Exercise objective: Extract each line of the records below that contains the word "size".

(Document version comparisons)
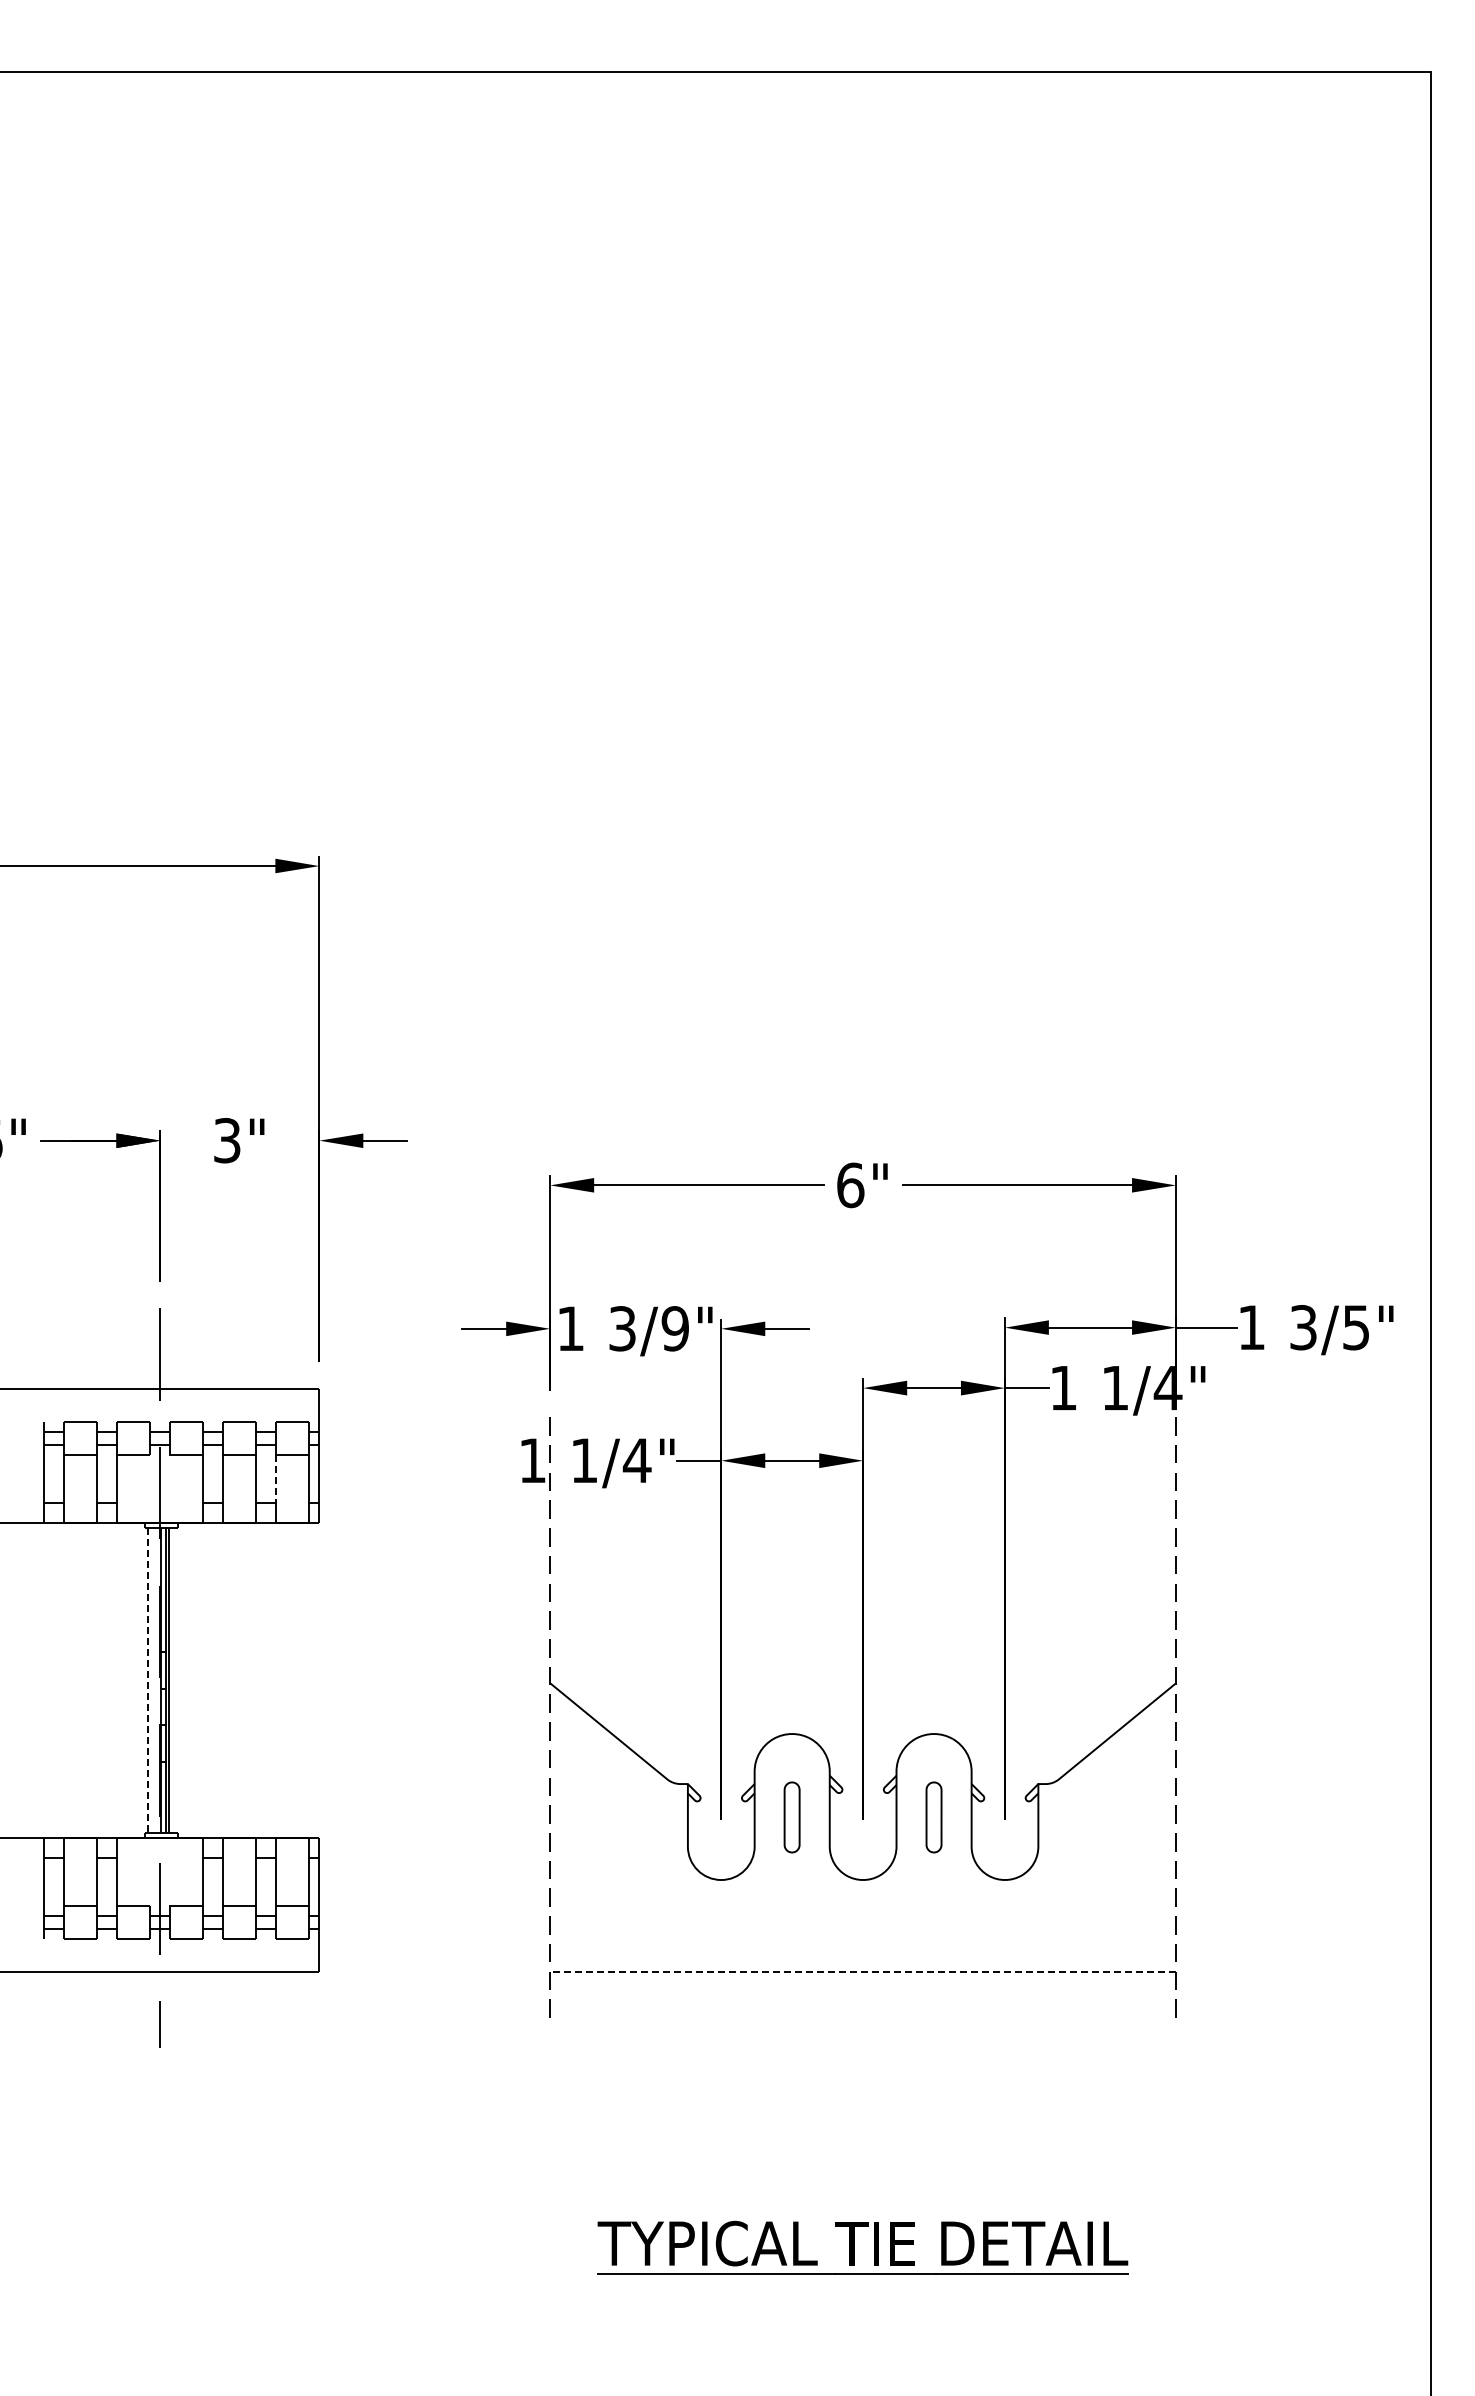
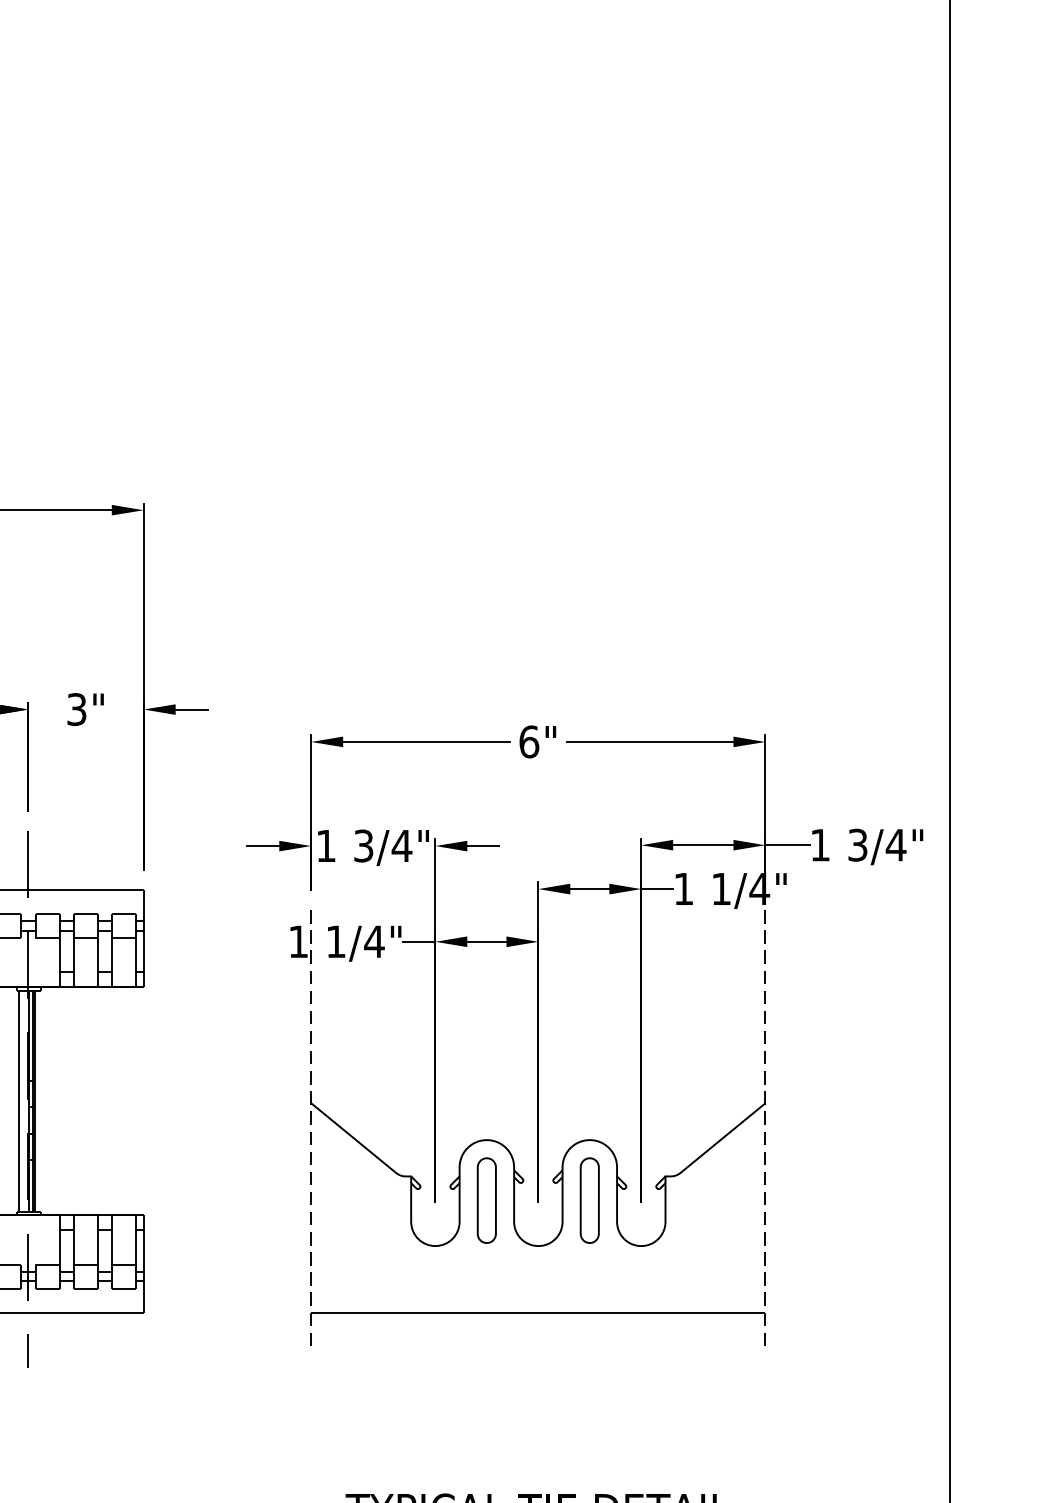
text: (1355, 1327) -> (895, 845), 3/5" -> 3/4"
text: (675, 1328) -> (402, 845), 3/9" -> 3/4"
line: (276, 1479) -> (112, 955), dashed -> solid
line: (147, 1680) -> (19, 1101), dashed -> solid
part: (791, 1817) -> (486, 1200), size x1.67
part: (933, 1817) -> (589, 1200), size x1.67
line: (863, 1971) -> (538, 1312), dashed -> solid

Task solution:
part: (791, 1817) -> (486, 1200), size x1.67
part: (933, 1817) -> (589, 1200), size x1.67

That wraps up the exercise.